Entry 001: Why an Orbital-Debris Program Starts in the Archive

Earth from Apollo 17, NASA

Active debris removal is not held back by a shortage of ambition. It is held back by the unglamorous work underneath it: knowing precisely what is in orbit, how it tumbles, and how a vehicle can close on it without making the problem worse. Space Waste starts there, on purpose.

Low Earth orbit now holds on the order of tens of thousands of tracked objects, and a far larger population of fragments too small to catalogue but large enough to end a mission. Each one moves at several kilometres per second, and the relative velocities in a close approach are what turn a simple-sounding task, reach out and capture it, into one of the harder control problems in spaceflight.
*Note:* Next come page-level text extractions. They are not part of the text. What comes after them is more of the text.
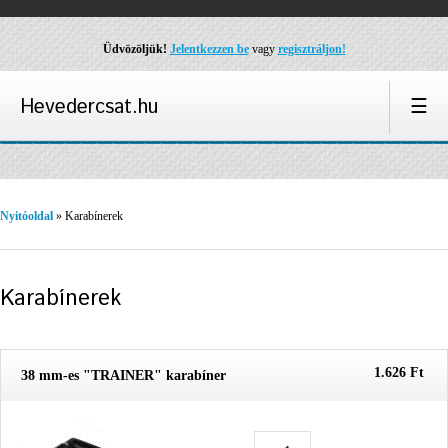
Üdvözöljük!
Jelentkezzen be
vagy
regisztráljon!
Hevedercsat.hu
☰
Nyitóoldal
» Karabínerek
Karabínerek
1.626 Ft
38 mm-es "TRAINER" karabíner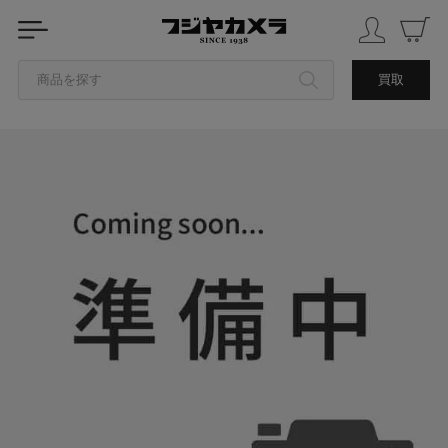
商品を探す
買取
カテゴリから探す
ブランドから探す
中古品を探す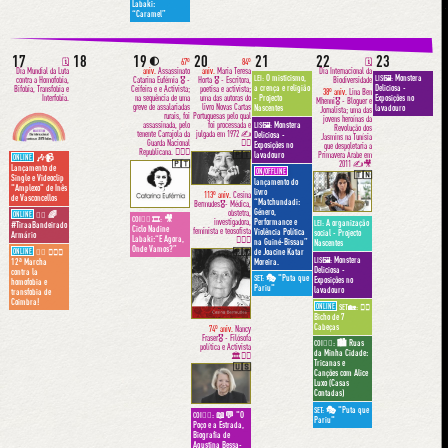
Labaki:
“Caramel”
17
18
19
20
21
22
23
🌓
🗓
67º
84º
🗓
Dia Mundial da Luta
aniv.
Assassinato
aniv.
Maria Teresa
Dia Internacional da
O misticismo,
Monstera
LEI:
LIS🖼:
contra a Homofobia,
Catarina Eufémia 🎖 -
Horta 🎖 - Escritora,
Biodiversidade
a crença e religião
Deliciosa -
Bifobia, Transfobia e
Ceifeira e e Activista;
poetisa e activista;
38º aniv.
Lina Ben
Interfobia.
na sequência de uma
uma das autoras do
- Projecto
Exposições no
Mhenni🎖 - Bloguer e
greve de assalariadas
livro Novas Cartas
Nascentes
lavadouro
Jornalista; uma das
rurais, foi
Portuguesas pelo qual
jovens heroínas da
Monstera
assassinada, pelo
foi processada e
LIS🖼:
Revolução dos
tenente Carrajola da
julgada em 1972 ✍️
Deliciosa -
Jasmins na Tunísia
Guarda Nacional
✊🏽
Exposições no
que despoletaria a
Republicana. ✊🏽🌾
🇵🇹
Primavera Árabe em
lavadouro
ONLINE
🎶📹
🇵🇹
2011 ✍️🎥
Lançamento de
ON/OFFLINE
🇹🇳
Single e Videoclip
lançamento do
"Amplexo" de Inês
livro
113º aniv.
Cesina
de Vasconcellos
“Matchundadi:
Bermudes🎖- Médica,
Género,
obstetra,
ONLINE
🌈
🏳️‍🌈
🎥
COI🦹‍♀️ 🎞:
Performance e
investigadora,
A organização
LEI:
#TiraaBandeirado
Ciclo Nadine
feminista e teosofista
Violência Política
social - Projecto
Armário
Labaki:“E Agora,
👩🏻‍⚕️
na Guiné-Bissau”
Nascentes
Onde Vamos?”
de Joacine Katar
ONLINE
✊🏾🌈
🇵🇹
🏳️‍🌈
Monstera
LIS🖼:
Moreira.
12ª Marcha
Deliciosa -
contra la
🎭 "Puta que
SET:
Exposições no
homofobia e
Pariu"
lavadouro
transfobia de
Coimbra!
ONLINE
👩‍⚕️
SET🏡:
Bicho de 7
Cabeças
74º aniv.
Nancy
Fraser🎖 - Filósofa
🏙 Ruas
COI🦹‍♀️:
política e Activista
da Minha Cidade:
🏛✊🏼
Tricanas e
🇺🇸
Canções com Alice
Luxo (Casas
Contadas)
🎭 "Puta que
SET:
📖💬 "O
COI🦹‍♀️:
Pariu"
Poço e a Estrada,
Biografia de
Agustina Bessa-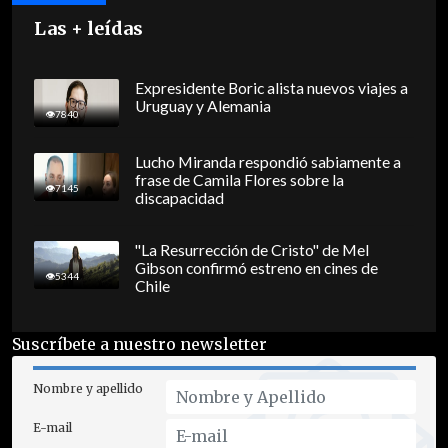
Las + leídas
Expresidente Boric alista nuevos viajes a
Uruguay y Alemania
7840
Lucho Miranda respondió sabiamente a
frase de Camila Flores sobre la
7145
discapacidad
"La Resurrección de Cristo" de Mel
Gibson confirmó estreno en cines de
5344
Chile
Suscríbete a nuestro newsletter
Nombre y apellido
E-mail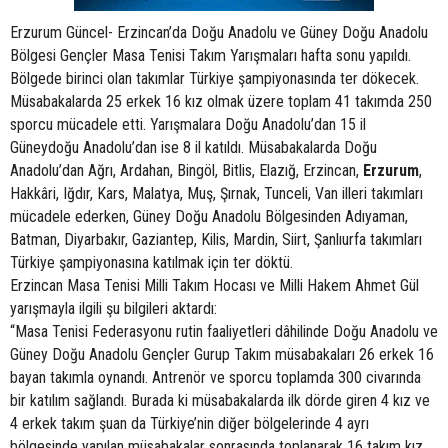
Erzurum Güncel- Erzincan’da Doğu Anadolu ve Güney Doğu Anadolu
Bölgesi Gençler Masa Tenisi Takım Yarışmaları hafta sonu yapıldı.
Bölgede birinci olan takımlar Türkiye şampiyonasında ter dökecek.
Müsabakalarda 25 erkek 16 kız olmak üzere toplam 41 takımda 250
sporcu mücadele etti. Yarışmalara Doğu Anadolu’dan 15 il
Güneydoğu Anadolu’dan ise 8 il katıldı. Müsabakalarda Doğu
Anadolu’dan Ağrı, Ardahan, Bingöl, Bitlis, Elazığ, Erzincan,
Erzurum
,
Hakkâri, Iğdır, Kars, Malatya, Muş, Şırnak, Tunceli, Van illeri takımları
mücadele ederken, Güney Doğu Anadolu Bölgesinden Adıyaman,
Batman, Diyarbakır, Gaziantep, Kilis, Mardin, Siirt, Şanlıurfa takımları
Türkiye şampiyonasına katılmak için ter döktü.
Erzincan Masa Tenisi Milli Takım Hocası ve Milli Hakem Ahmet Gül
yarışmayla ilgili şu bilgileri aktardı:
“Masa Tenisi Federasyonu rutin faaliyetleri dâhilinde Doğu Anadolu ve
Güney Doğu Anadolu Gençler Gurup Takım müsabakaları 26 erkek 16
bayan takımla oynandı. Antrenör ve sporcu toplamda 300 civarında
bir katılım sağlandı. Burada ki müsabakalarda ilk dörde giren 4 kız ve
4 erkek takım şuan da Türkiye’nin diğer bölgelerinde 4 ayrı
bölgesinde yapılan müsabakalar sonrasında toplanarak 16 takım kız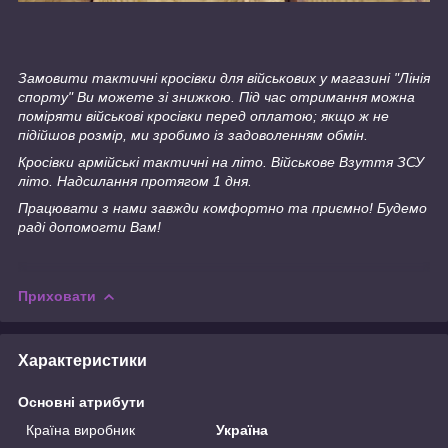
Замовити тактичні кросівки для військових у магазині "Лінія
спорту" Ви можете зі знижкою. Під час отримання можна
поміряти військові кросівки перед оплатою; якщо ж не
підійшов розмір, ми зробимо із задоволенням обмін.
Кросівки армійські тактичні на літо. Військове Взуття ЗСУ
літо. Надсилання протягом 1 дня.
Працювати з нами завжди комфортно та приємно! Будемо
раді допомогти Вам!
Приховати
Характеристики
Основні атрибути
Країна виробник
Україна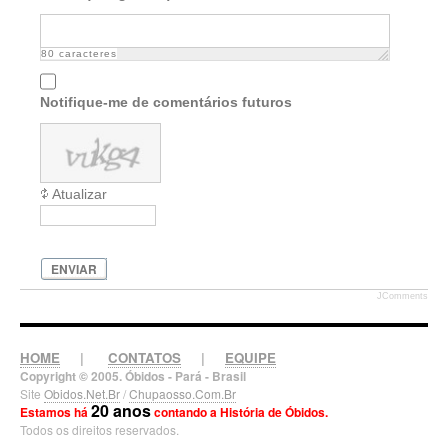
80
caracteres
Notifique-me de comentários futuros
Atualizar
ENVIAR
JComments
HOME
|
CONTATOS
|
EQUIPE
Copyright © 2005. Óbidos - Pará - Brasil
Site
Obidos.Net.Br
/
Chupaosso.Com.Br
20 anos
Estamos há
contando a História de Óbidos.
Todos os direitos reservados.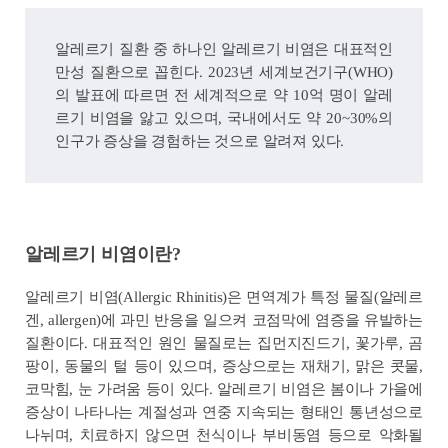
알레르기 질환 중 하나인 알레르기 비염은 대표적인
만성 질환으로 꼽힌다. 2023년 세계보건기구(WHO)
의 발표에 따르면 전 세계적으로 약 10억 명이 알레
르기 비염을 앓고 있으며, 국내에서도 약 20~30%의
인구가 증상을 경험하는 것으로 알려져 있다.
알레르기 비염이란?
알레르기 비염(Allergic Rhinitis)은 면역계가 특정 물질(알레르
겐, allergen)에 과민 반응을 일으켜 코점막에 염증을 유발하는
질환이다. 대표적인 원인 물질로는 집먼지진드기, 꽃가루, 곰
팡이, 동물의 털 등이 있으며, 증상으로는 재채기, 맑은 콧물,
코막힘, 눈 가려움 등이 있다. 알레르기 비염은 봄이나 가을에
증상이 나타나는 계절성과 연중 지속되는 형태인 통년성으로
나뉘며, 치료하지 않으면 천식이나 부비동염 등으로 악화될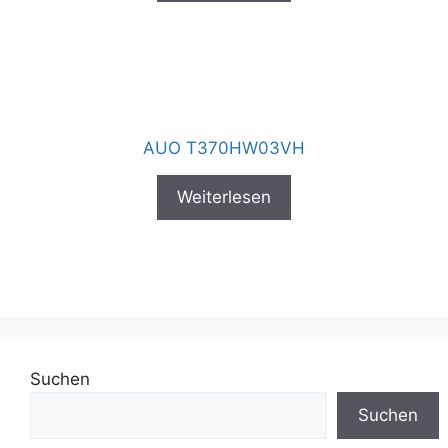
AUO T370HW03VH
Weiterlesen
Suchen
Suchen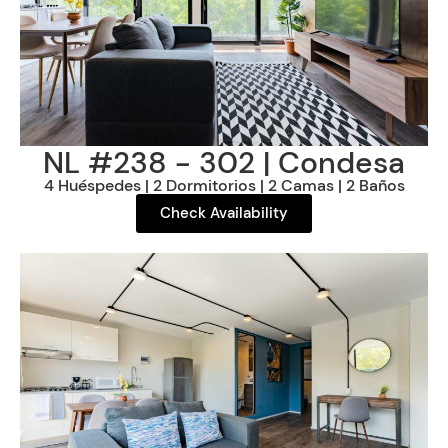
NL #238 - 302 | Condesa
4 Huéspedes | 2 Dormitorios | 2 Camas | 2 Baños
Check Availability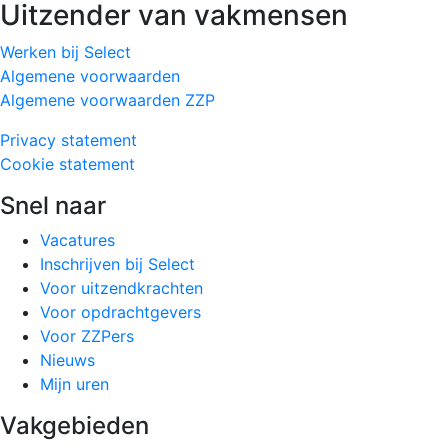
Uitzender van vakmensen
Werken bij Select
Algemene voorwaarden
Algemene voorwaarden ZZP
Privacy statement
Cookie statement
Snel naar
Vacatures
Inschrijven bij Select
Voor uitzendkrachten
Voor opdrachtgevers
Voor ZZPers
Nieuws
Mijn uren
Vakgebieden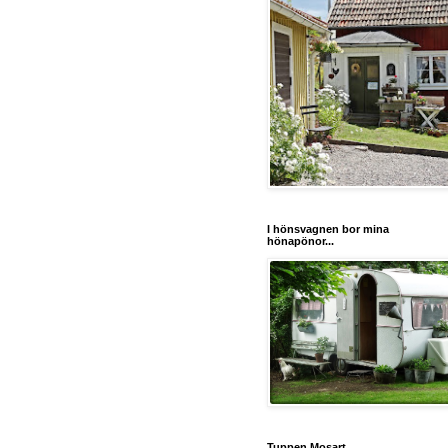
I hönsvagnen bor mina
hönapönor...
Tuppen Mosart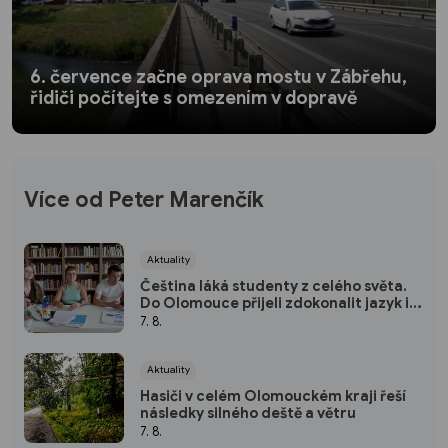
6. července začne oprava mostu v Zábřehu,
řidiči počítejte s omezením v dopravě
Více od Peter Marenčík
Aktuality
Čeština láká studenty z celého světa.
Do Olomouce přijeli zdokonalit jazyk i
poznat českou kulturu
7. 8.
Aktuality
Hasiči v celém Olomouckém kraji řeší
následky silného deště a větru
7. 8.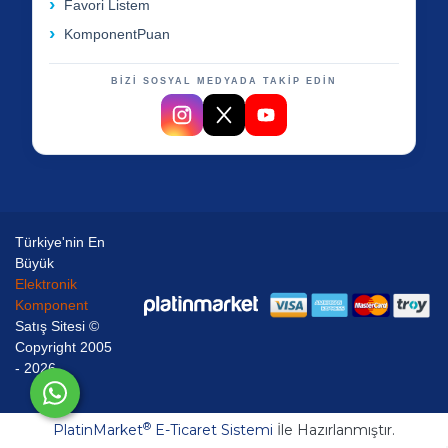
Favori Listem
KomponentPuan
BİZİ SOSYAL MEDYADA TAKİP EDİN
Türkiye'nin En
Büyük
Elektronik
Komponent
Satış Sitesi ©
Copyright 2005
- 2026
®
PlatinMarket
E-Ticaret Sistemi
İle Hazırlanmıştır.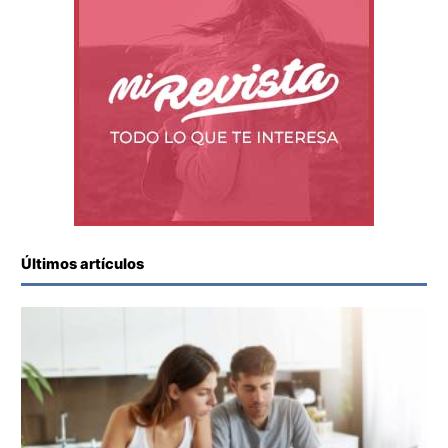
Últimos artículos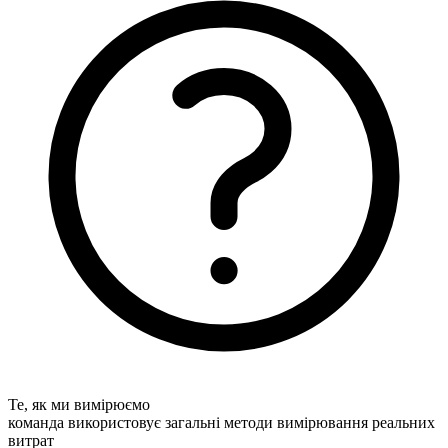
Те, як ми вимірюємо
команда використовує загальні методи вимірювання реальних
витрат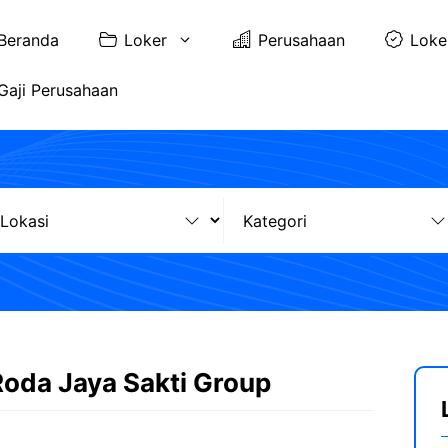
Beranda
Loker
Perusahaan
Loke
Gaji Perusahaan
Roda Jaya Sakti Group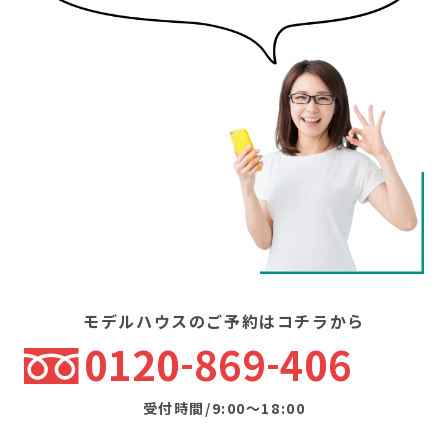
モデルハウスのご予約はコチラから
0120
869
406
受付時間/9:00〜18:00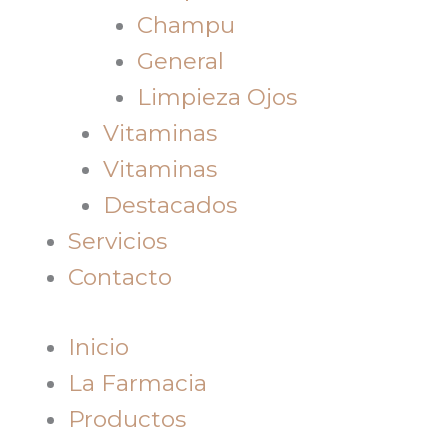
Champu
General
Limpieza Ojos
Vitaminas
Vitaminas
Destacados
Servicios
Contacto
Inicio
La Farmacia
Productos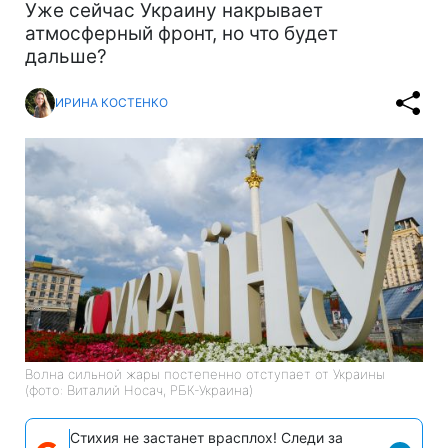
Уже сейчас Украину накрывает
атмосферный фронт, но что будет
дальше?
ИРИНА КОСТЕНКО
Волна сильной жары постепенно отступает от Украины
(фото: Виталий Носач, РБК-Украина)
Стихия не застанет врасплох! Следи за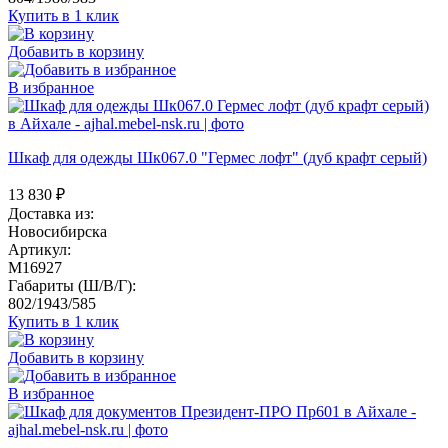
Купить в 1 клик
Добавить в корзину
В избранное
Шкаф для одежды Шк067.0 "Гермес лофт" (дуб крафт серый)
13 830
₽
Доставка из:
Новосибирска
Артикул:
M16927
Габариты (Ш/В/Г):
802/1943/585
Купить в 1 клик
Добавить в корзину
В избранное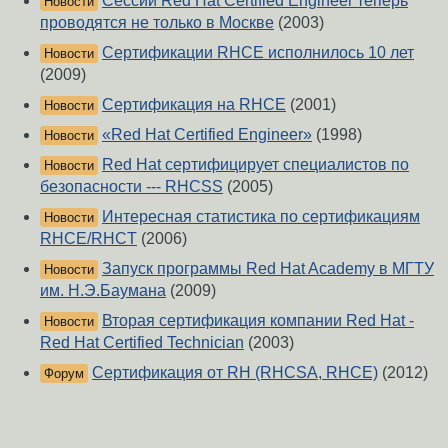
Сессии Red Hat Certified Engineer теперь
Новости
проводятся не только в Москве
(2003)
Сертификации RHCE исполнилось 10 лет
Новости
(2009)
Сертификация на RHCE
(2001)
Новости
«Red Hat Certified Engineer»
(1998)
Новости
Red Hat сертифицирует специалистов по
Новости
безопасности --- RHCSS
(2005)
Интересная статистика по сертификациям
Новости
RHCE/RHCT
(2006)
Запуск программы Red Hat Academy в МГТУ
Новости
им. Н.Э.Баумана
(2009)
Вторая сертификация компании Red Hat -
Новости
Red Hat Certified Technician
(2003)
Сертификация от RH (RHCSA, RHCE)
(2012)
Форум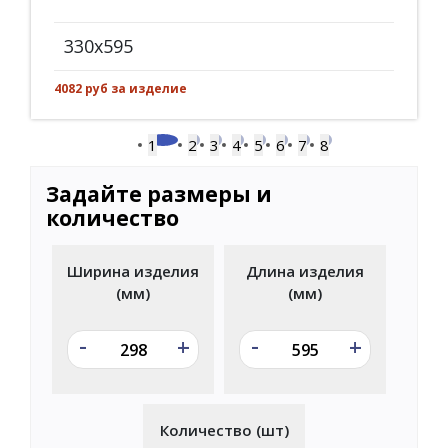
330x595
4082 руб за изделие
1
2
3
4
5
6
7
8
Задайте размеры и
количество
Ширина изделия
Длина изделия
(мм)
(мм)
-
-
+
+
Количество (шт)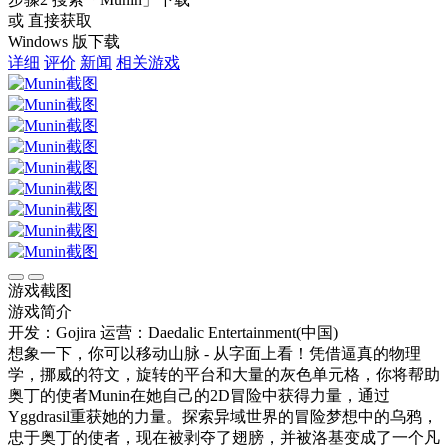
或 直接获取
Windows 版下载
详细
评价
新闻
相关游戏
游戏截图
游戏简介
开发：Gojira
运营：Daedalic Entertainment(中国)
想象一下，你可以移动山脉 - 从字面上看！凭借逼真的物理
学，挪威的符文，旋转的平台和大量的灰色单元格，你将帮助
奥丁的使者Munin在她自己的2D冒险中获得力量，通过
Yggdrasil重获她的力量。探索异域世界的冒险梦想中的乌鸦，
忠于奥丁的使者，现在被剥夺了翅膀，并被洛基变成了一个凡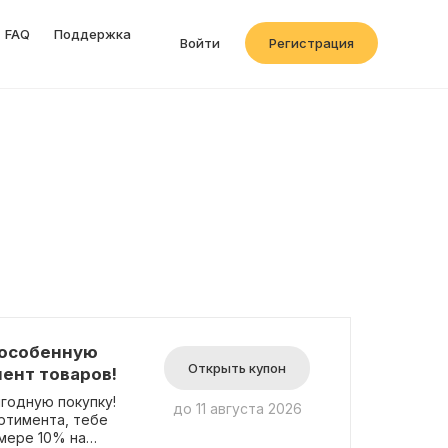
FAQ
Поддержка
Войти
Регистрация
 особенную
Открыть купон
мент товаров!
годную покупку!
до 11 августа 2026
ртимента, тебе
мере 10% на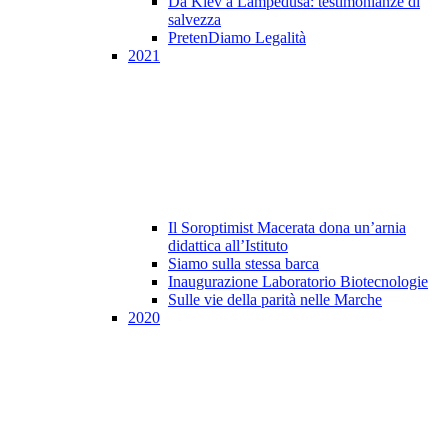
Da Kiev a Lampedusa: testimonianze di
salvezza
PretenDiamo Legalità
2021
Il Soroptimist Macerata dona un’arnia
didattica all’Istituto
Siamo sulla stessa barca
Inaugurazione Laboratorio Biotecnologie
Sulle vie della parità nelle Marche
2020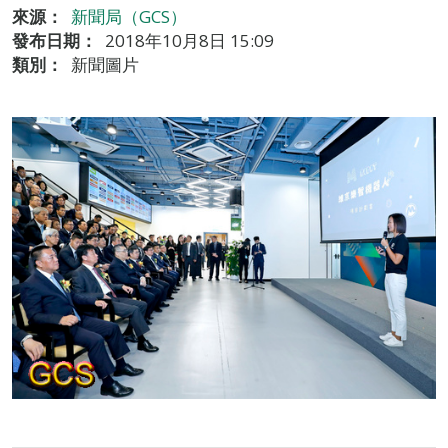
來源：
新聞局（GCS）
發布日期：
2018年10月8日 15:09
類別：
新聞圖片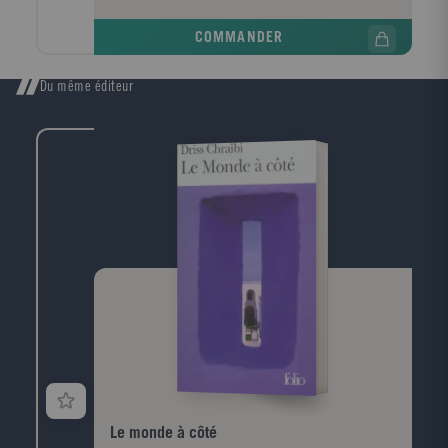
jusqu'au vertige d'Hérodias.
COMMANDER
Du même éditeur
Le monde à côté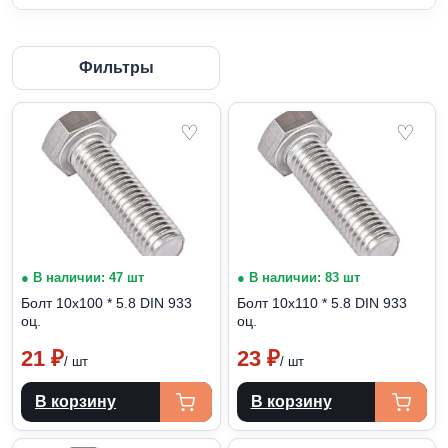
Фильтры
♡
♡
● В наличии: 47 шт
● В наличии: 83 шт
Болт 10х100 * 5.8 DIN 933
Болт 10х110 * 5.8 DIN 933
оц.
оц.
21
₽
23
₽
/ шт
/ шт
В корзину
В корзину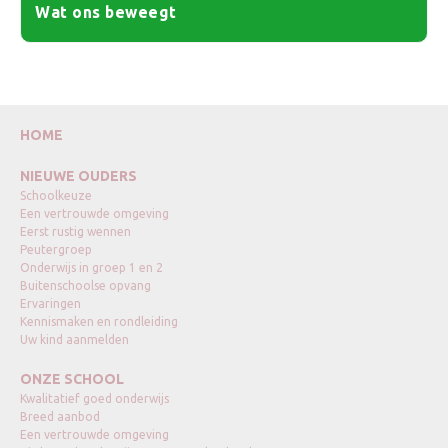
Wat ons beweegt
HOME
NIEUWE OUDERS
Schoolkeuze
Een vertrouwde omgeving
Eerst rustig wennen
Peutergroep
Onderwijs in groep 1 en 2
Buitenschoolse opvang
Ervaringen
Kennismaken en rondleiding
Uw kind aanmelden
ONZE SCHOOL
Kwalitatief goed onderwijs
Breed aanbod
Een vertrouwde omgeving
The discipline that addresses it, Rendezvous, Proximity Operations, Docking and Undocking (RPODU), is decades deep and scattered across agency reports, conference papers, and a handful of hard-won flight campaigns.

What Space Waste is building
  • An open research library, beginning with SW-TR-001, our synthesis of forty years of RPODU lessons drawn from public sources.
  • Free tools running on live orbital data: the Orbital Debris Tracker, the Earth Rotation Speedometer, and the RPODU Simulator.
  • A concept-stage removal vehicle, South Star PROX-M18, in development and described as exactly that.
  • An apparel line that funds the work and plants one tree for every shirt.

Field Notes is the working record: a slowly accumulating archive of the research, the tools, and the reasoning behind them, written for readers who already know their orbital mechanics and want to see the work.

We hold no flight hardware, and we describe the program at exactly the stage it occupies. What we hold is real: instruments running on live data, a growing body of analysis, and a defined path from knowledge to capability. Building the archive first is the strategy, not a stand-in for one.